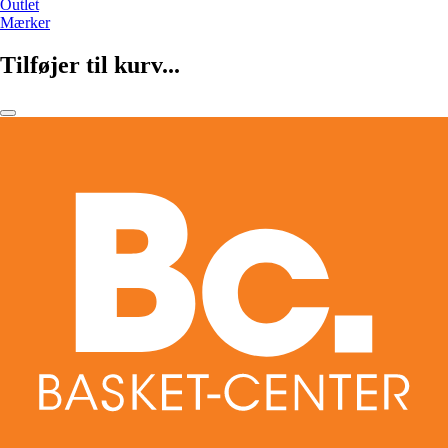
Outlet
Mærker
Tilføjer til kurv...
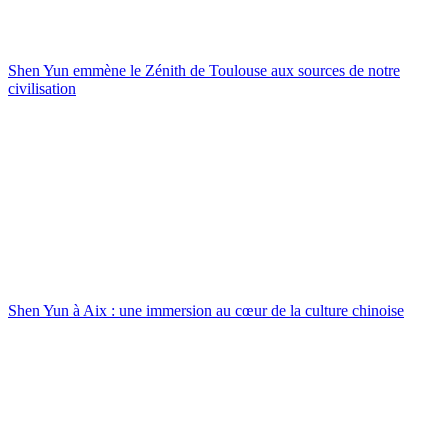
Shen Yun emmène le Zénith de Toulouse aux sources de notre
civilisation
Shen Yun à Aix : une immersion au cœur de la culture chinoise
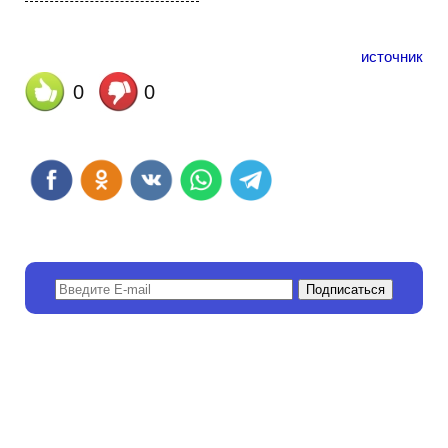
источник
0
0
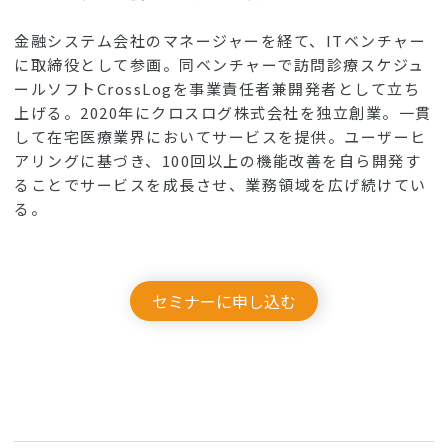
金融システム会社のマネージャーを経て、ITベンチャー
に取締役として参画。同ベンチャーで訪問診療スケジュ
ールソフトCrossLogを事業責任者兼開発者として立ち
上げる。2020年にクロスログ株式会社を独立創業。一貫
して在宅医療業界においてサービスを提供。ユーザーヒ
アリングに基づき、100回以上の機能改善を自ら開発す
ることでサービスを成長させ、業務領域を広げ続けてい
る。
セミナーに申し込む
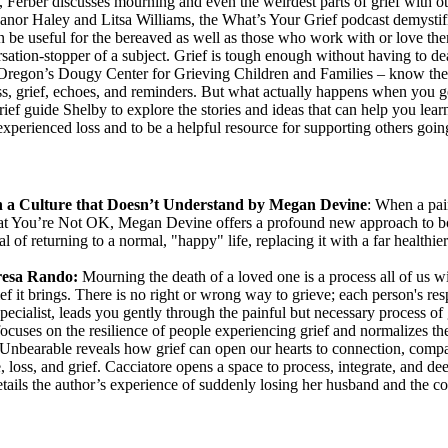
e, Ferber discusses mourning and even the weirdest parts of grief with 
eanor Haley and Litsa Williams, the What’s Your Grief podcast demystif
can be useful for the bereaved as well as those who work with or love th
sation-stopper of a subject. Grief is tough enough without having to deal
regon’s Dougy Center for Grieving Children and Families – know their s
oss, grief, echoes, and reminders. But what actually happens when you ge
ef guide Shelby to explore the stories and ideas that can help you learn 
perienced loss and to be a helpful resource for supporting others going
in a Culture that Doesn’t Understand by Megan Devine
: When a pain
That You’re Not OK, Megan Devine offers a profound new approach to bo
f returning to a normal, "happy" life, replacing it with a far healthier m
resa Rando:
Mourning the death of a loved one is a process all of us wi
rief it brings. There is no right or wrong way to grieve; each person's re
ialist, leads you gently through the painful but necessary process of g
focuses on the resilience of people experiencing grief and normalizes th
 Unbearable reveals how grief can open our hearts to connection, compa
loss, and grief. Cacciatore opens a space to process, integrate, and dee
tails the author’s experience of suddenly losing her husband and the co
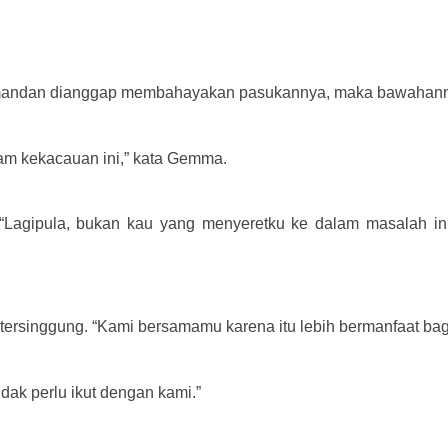
 komandan dianggap membahayakan pasukannya, maka bawaha
am kekacauan ini,” kata Gemma.
 “Lagipula, bukan kau yang menyeretku ke dalam masalah ini, 
tersinggung. “Kami bersamamu karena itu lebih bermanfaat bag
dak perlu ikut dengan kami.”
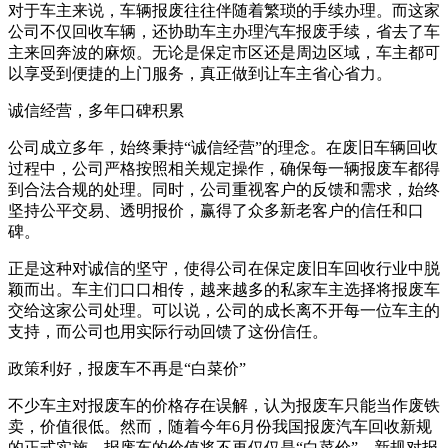
对于车主来说，车辆报废往往伴随着繁琐的手续办理。而这家
公司不仅回收车辆，还协助车主办理汽车报废手续，省去了车
主来回奔波的麻烦。无论是保定市区还是周边区域，车主都可
以享受到便捷的上门服务，真正做到让车主省心省力。
诚信经营，多年口碑积累
公司成立多年，始终秉持“诚信经营”的理念。在废旧车辆回收
过程中，公司严格按照相关规定操作，确保每一辆报废车都得
到合法合规的处理。同时，公司重视客户的反馈和需求，始终
坚持公平交易、透明报价，赢得了众多新老客户的信任和口
碑。
正是这种对诚信的坚守，使得公司在保定废旧车回收行业中脱
颖而出。车主们口口相传，越来越多的私家车主选择将报废车
交给这家公司处理。可以说，公司的成长离不开每一位车主的
支持，而公司也用实际行动回馈了这份信任。
政策利好，报废车不再是“白菜价”
不少车主对报废车的价格存在误解，认为报废车只能当作废铁
卖，价值很低。然而，随着今年6月份我国报废汽车回收新规
的正式实施，报废车的价值将不再仅仅是“白菜价”。新规对报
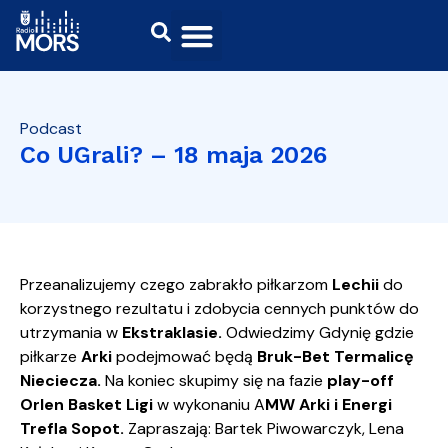
Podcast
Co UGrali? – 18 maja 2026
Przeanalizujemy czego zabrakło piłkarzom
Lechii
do
korzystnego rezultatu i zdobycia cennych punktów do
utrzymania w
Ekstraklasie.
Odwiedzimy Gdynię gdzie
piłkarze
Arki
podejmować będą
Bruk-Bet Termalicę
Nieciecza.
Na koniec skupimy się na fazie
play-off
Orlen Basket Ligi
w wykonaniu A
MW Arki i Energi
Trefla Sopot.
Zapraszają: Bartek Piwowarczyk, Lena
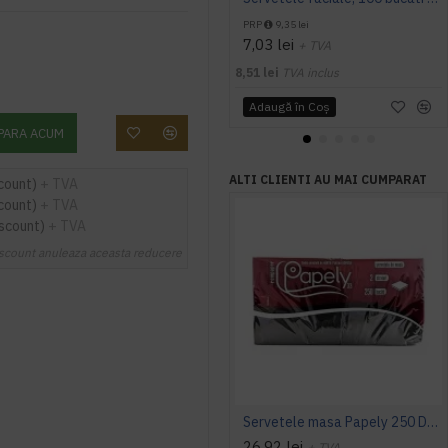
PRP
9,35 lei
7,03 lei
+ TVA
8,51 lei
TVA inclus
Adaugă în Coş
PARA ACUM
ALTI CLIENTI AU MAI CUMPARAT
count)
+ TVA
count)
+ TVA
iscount)
+ TVA
scount anuleaza aceasta reducere
Servetele masa Papely 250 Deep Colors Negre
26,92 lei
+ TVA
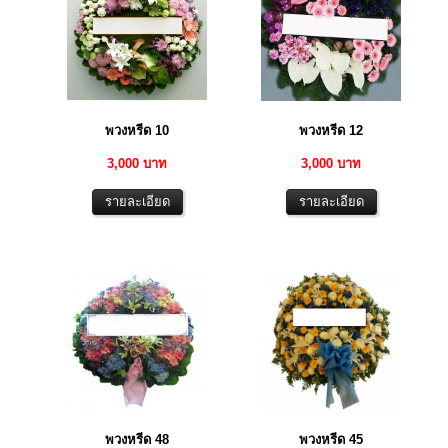
พวงหรีด 10
พวงหรีด 12
3,000 บาท
3,000 บาท
พวงหรีด 48
พวงหรีด 45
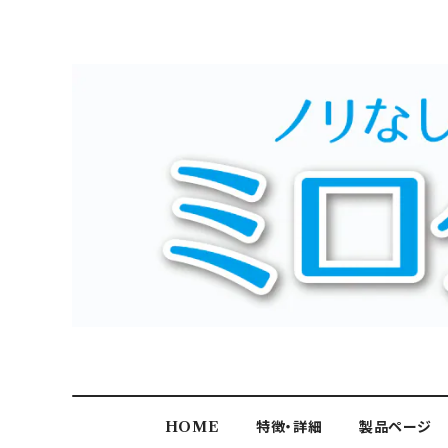
HOME
特徴・詳細
製品ページ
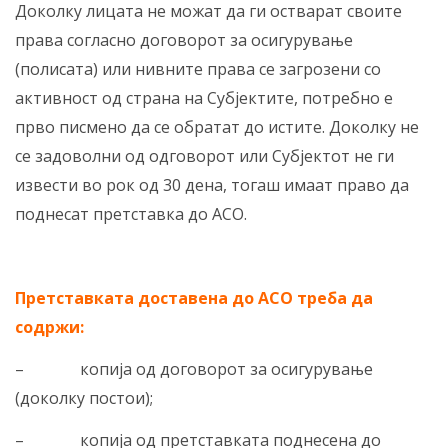
Доколку лицата не можат да ги остварат своите
права согласно договорот за осигурување
(полисата) или нивните права се загрозени со
активност од страна на Субјектите, потребно е
прво писмено да се обратат до истите. Доколку не
се задоволни од одговорот или Субјектот не ги
извести во рок од 30 дена, тогаш имаат право да
поднесат претставка до АСО.
Претставката доставена до АСО треба да
содржи:
– копија од договорот за осигурување
(доколку постои);
– копија од претставката поднесена до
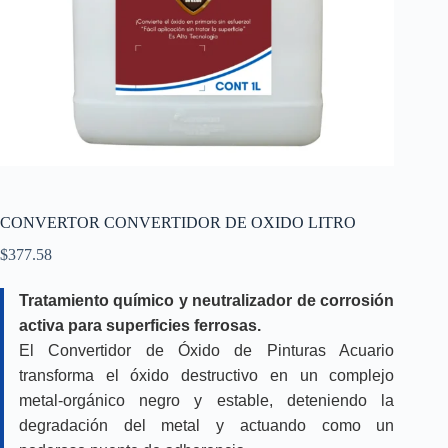
CONVERTOR CONVERTIDOR DE OXIDO LITRO
$
377.58
Tratamiento químico y neutralizador de corrosión
activa para superficies ferrosas.
El Convertidor de Óxido de Pinturas Acuario
transforma el óxido destructivo en un complejo
metal-orgánico negro y estable, deteniendo la
degradación del metal y actuando como un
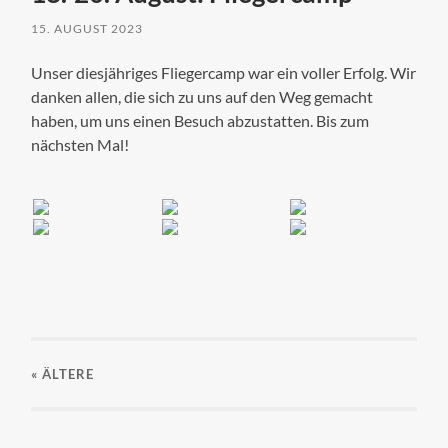
15. AUGUST 2023
Unser diesjähriges Fliegercamp war ein voller Erfolg. Wir
danken allen, die sich zu uns auf den Weg gemacht
haben, um uns einen Besuch abzustatten. Bis zum
nächsten Mal!
« ÄLTERE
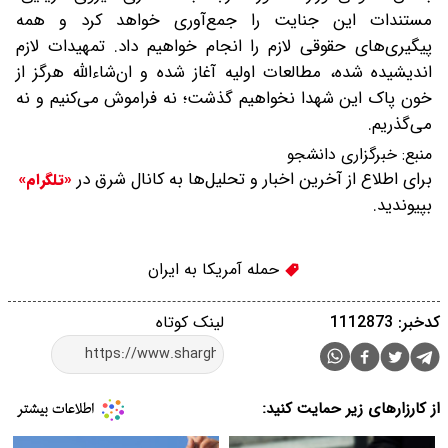
مستندات این جنایت را جمع‌آوری خواهد کرد و همه
پیگیری‌های حقوقی لازم را انجام خواهیم داد. تمهیدات لازم
اندیشیده شده، مطالعات اولیه آغاز شده و ان‌شاءالله هرگز از
خون پاک این شهدا نخواهیم گذشت؛ نه فراموش می‌کنیم و نه
می‌گذریم.
منبع:
خبرگزاری دانشجو
برای اطلاع از آخرین اخبار و تحلیل‌ها به کانال شرق در
«تلگرام»
بپیوندید.
حمله آمریکا به ایران
کدخبر: 1112873
لینک کوتاه
از کارزارهای زیر حمایت کنید:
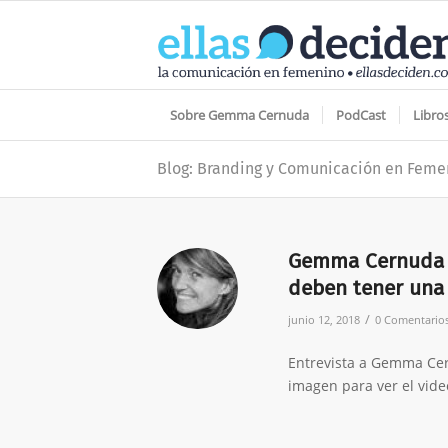
Sobre Gemma Cernuda
PodCast
Libro
Blog: Branding y Comunicación en Feme
Gemma Cernuda e
deben tener una 
/
junio 12, 2018
0 Comentario
Entrevista a Gemma Cern
imagen para ver el vide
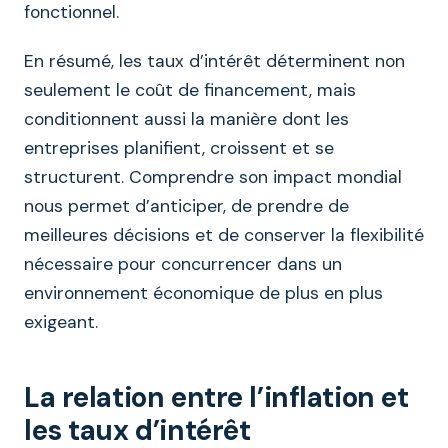
fonctionnel.
En résumé, les taux d’intérêt déterminent non
seulement le coût de financement, mais
conditionnent aussi la manière dont les
entreprises planifient, croissent et se
structurent. Comprendre son impact mondial
nous permet d’anticiper, de prendre de
meilleures décisions et de conserver la flexibilité
nécessaire pour concurrencer dans un
environnement économique de plus en plus
exigeant.
La relation entre l’inflation et
les taux d’intérêt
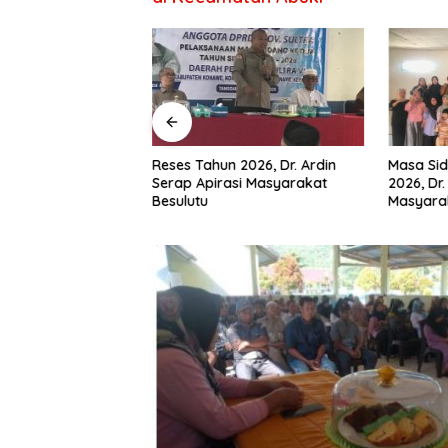
RD Konawe
Reses Tahun 2026, Dr. Ardin
Masa Sid
Wadio Serap
Serap Apirasi Masyarakat
2026, Dr.
a Desa di Dapil IV
Besulutu
Masyara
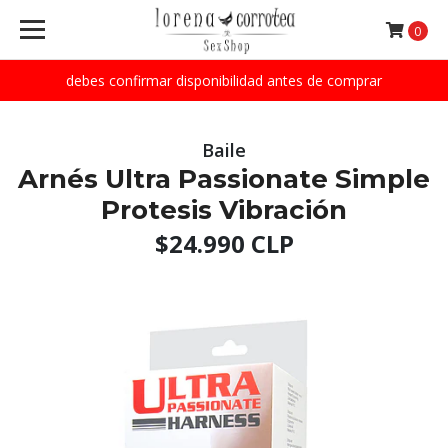
0
debes confirmar disponibilidad antes de comprar
Baile
Arnés Ultra Passionate Simple
Protesis Vibración
$24.990 CLP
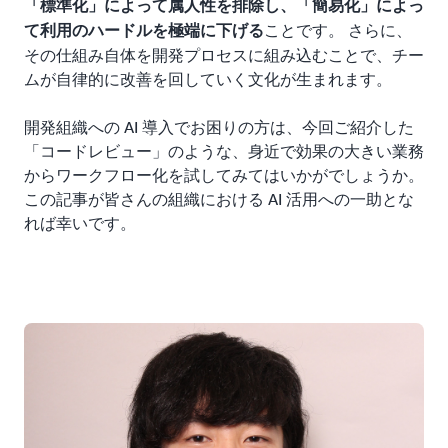
「標準化」によって属人性を排除し、「簡易化」によっ
ことです。 さらに、
て利用のハードルを極端に下げる
その仕組み自体を開発プロセスに組み込むことで、チー
ムが自律的に改善を回していく文化が生まれます。
開発組織への AI 導入でお困りの方は、今回ご紹介した
「コードレビュー」のような、身近で効果の大きい業務
からワークフロー化を試してみてはいかがでしょうか。
この記事が皆さんの組織における AI 活用への一助とな
れば幸いです。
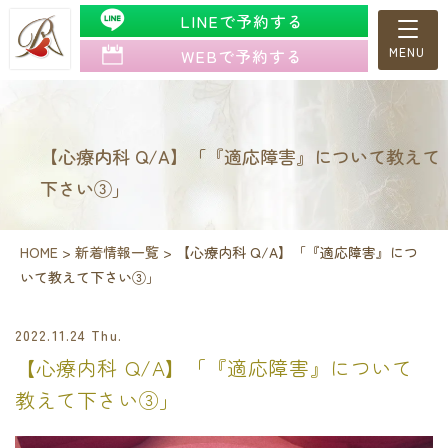
LINEで予約する
WEBで予約する
【心療内科 Q/A】「『適応障害』について教えて
下さい③」
HOME
>
新着情報一覧
>
【心療内科 Q/A】「『適応障害』につ
いて教えて下さい③」
2022.11.24 Thu.
【心療内科 Q/A】「『適応障害』について
教えて下さい③」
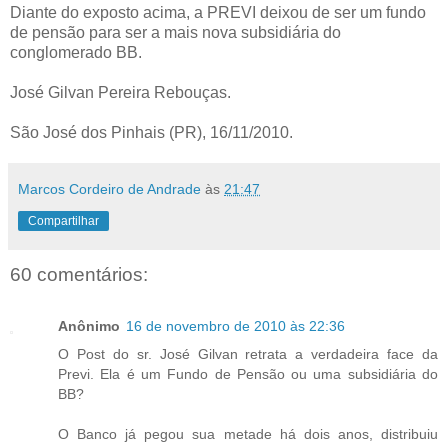
Diante do exposto acima, a PREVI deixou de ser um fundo
de pensão para ser a mais nova subsidiária do
conglomerado BB.
José Gilvan Pereira Rebouças.
São José dos Pinhais (PR), 16/11/2010.
Marcos Cordeiro de Andrade
às
21:47
Compartilhar
60 comentários:
Anônimo
16 de novembro de 2010 às 22:36
O Post do sr. José Gilvan retrata a verdadeira face da
Previ. Ela é um Fundo de Pensão ou uma subsidiária do
BB?
O Banco já pegou sua metade há dois anos, distribuiu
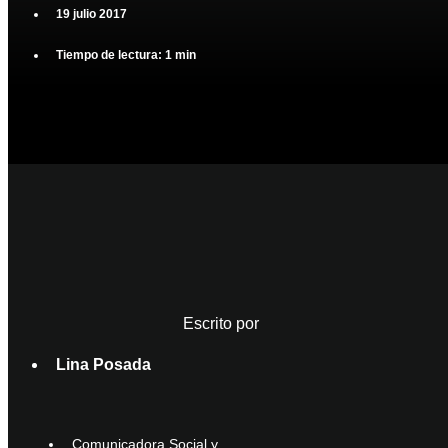
19 julio 2017
Tiempo de lectura: 1 min
Escrito por
Lina Posada
Comunicadora Social y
+-------+
Please copy all lines of the listing in which the string "Shen" occurs.

Shen Yun emmène le Zénith de Toulouse aux sources de notre
Shen Yun à Aix : une immersion au cœur de la culture chinoise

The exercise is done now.